Task statement
Produce as output only the lines below starting at the line with "[380,607,626,631] 기계학습을 적용하기" and continuing through the line with "[471,1164,611,1188] y=f(x) 모델을", each one exactly as written.
Supplied data section start
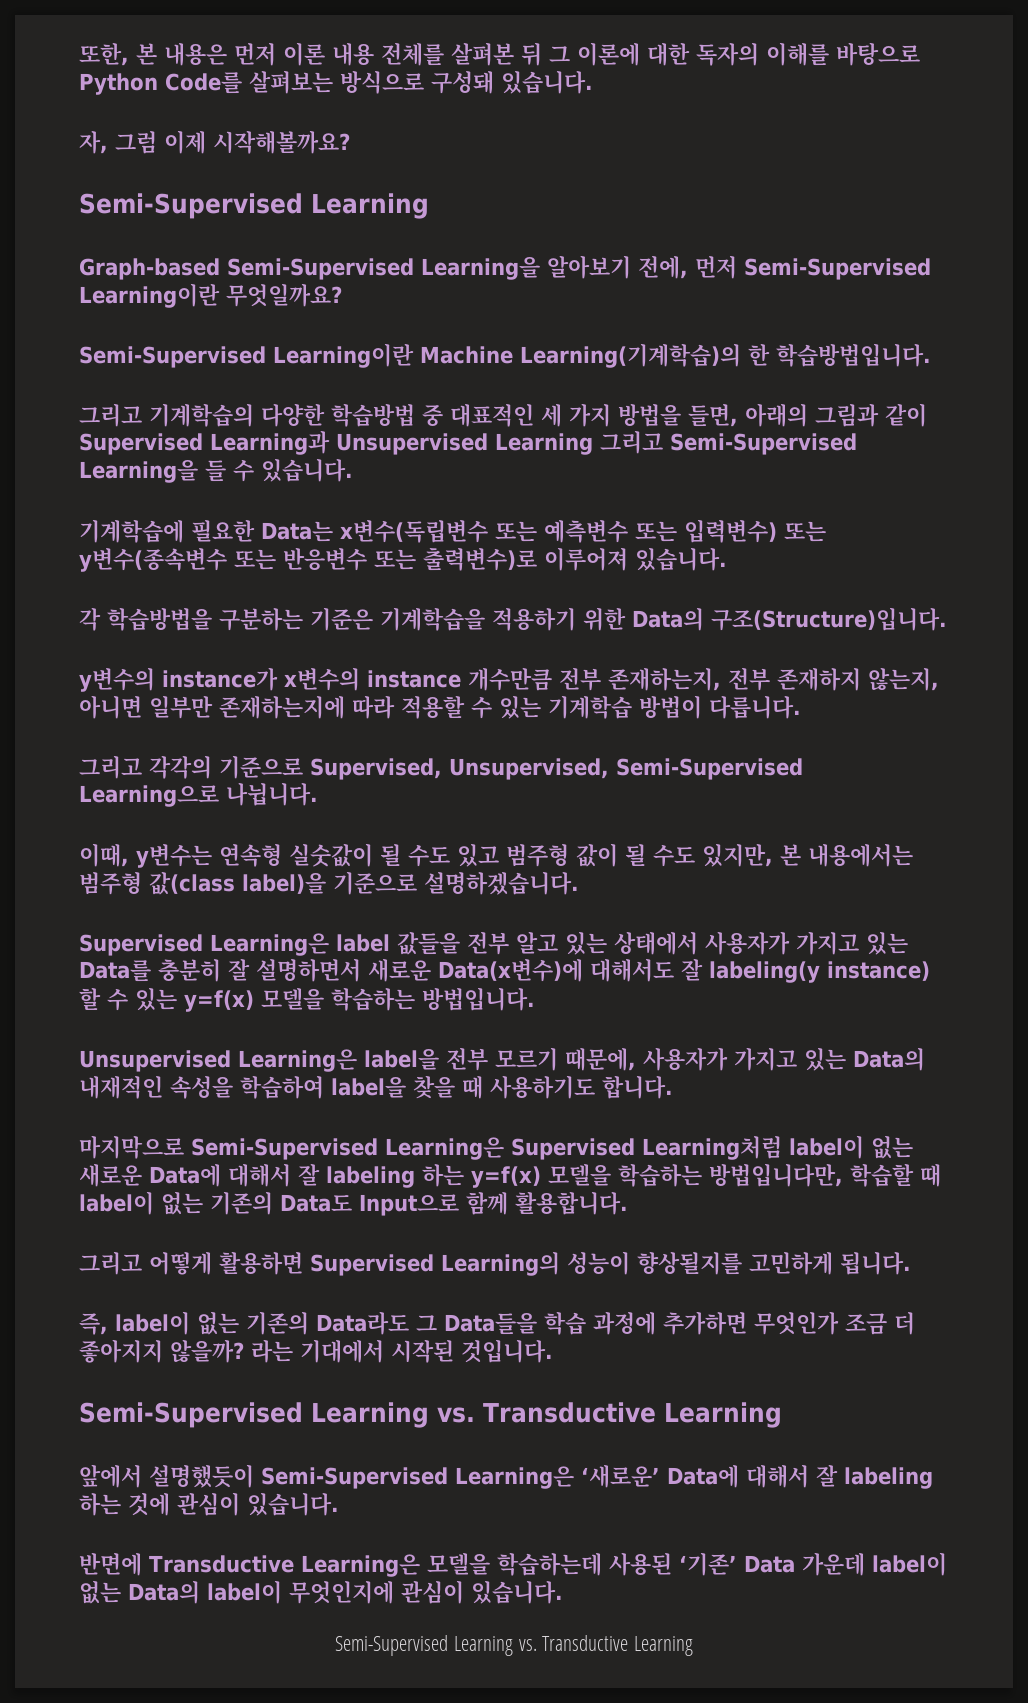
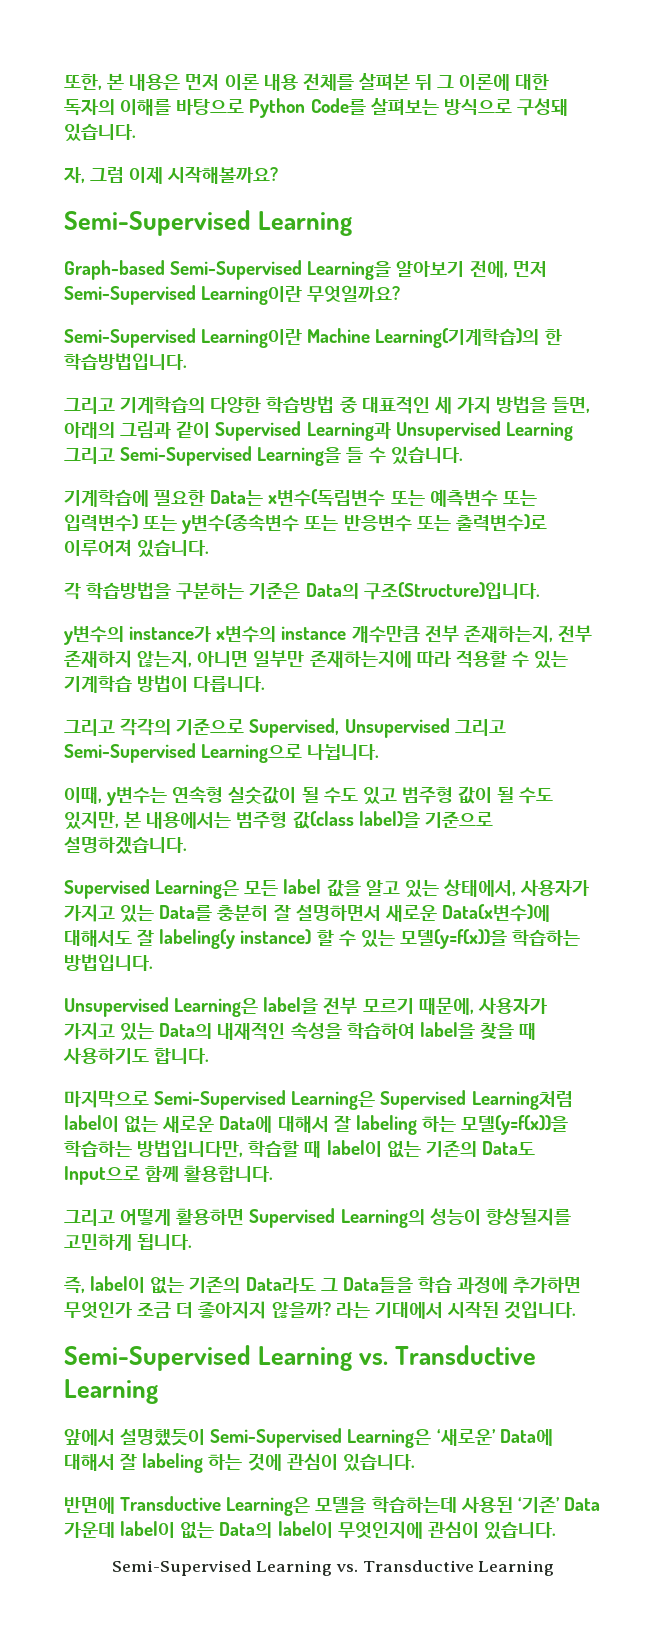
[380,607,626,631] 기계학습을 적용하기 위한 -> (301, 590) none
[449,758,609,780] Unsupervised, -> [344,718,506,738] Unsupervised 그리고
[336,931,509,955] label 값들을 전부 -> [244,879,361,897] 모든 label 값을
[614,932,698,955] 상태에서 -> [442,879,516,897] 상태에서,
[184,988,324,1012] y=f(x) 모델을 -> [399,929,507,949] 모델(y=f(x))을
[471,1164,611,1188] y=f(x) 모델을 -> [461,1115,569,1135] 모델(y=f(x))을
Supplied data section end
Supplied data section start
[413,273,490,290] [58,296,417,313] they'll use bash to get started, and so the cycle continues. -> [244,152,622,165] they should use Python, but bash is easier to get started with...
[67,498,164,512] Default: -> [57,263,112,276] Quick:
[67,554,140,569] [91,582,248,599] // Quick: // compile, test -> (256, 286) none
Supplied data section end
Problem solution
[380,607,626,631] 기계학습을 적용하기 위한 -> (301, 590) none
[449,758,609,780] Unsupervised, -> [344,718,506,738] Unsupervised 그리고
[336,931,509,955] label 값들을 전부 -> [244,879,361,897] 모든 label 값을
[614,932,698,955] 상태에서 -> [442,879,516,897] 상태에서,
[184,988,324,1012] y=f(x) 모델을 -> [399,929,507,949] 모델(y=f(x))을
[471,1164,611,1188] y=f(x) 모델을 -> [461,1115,569,1135] 모델(y=f(x))을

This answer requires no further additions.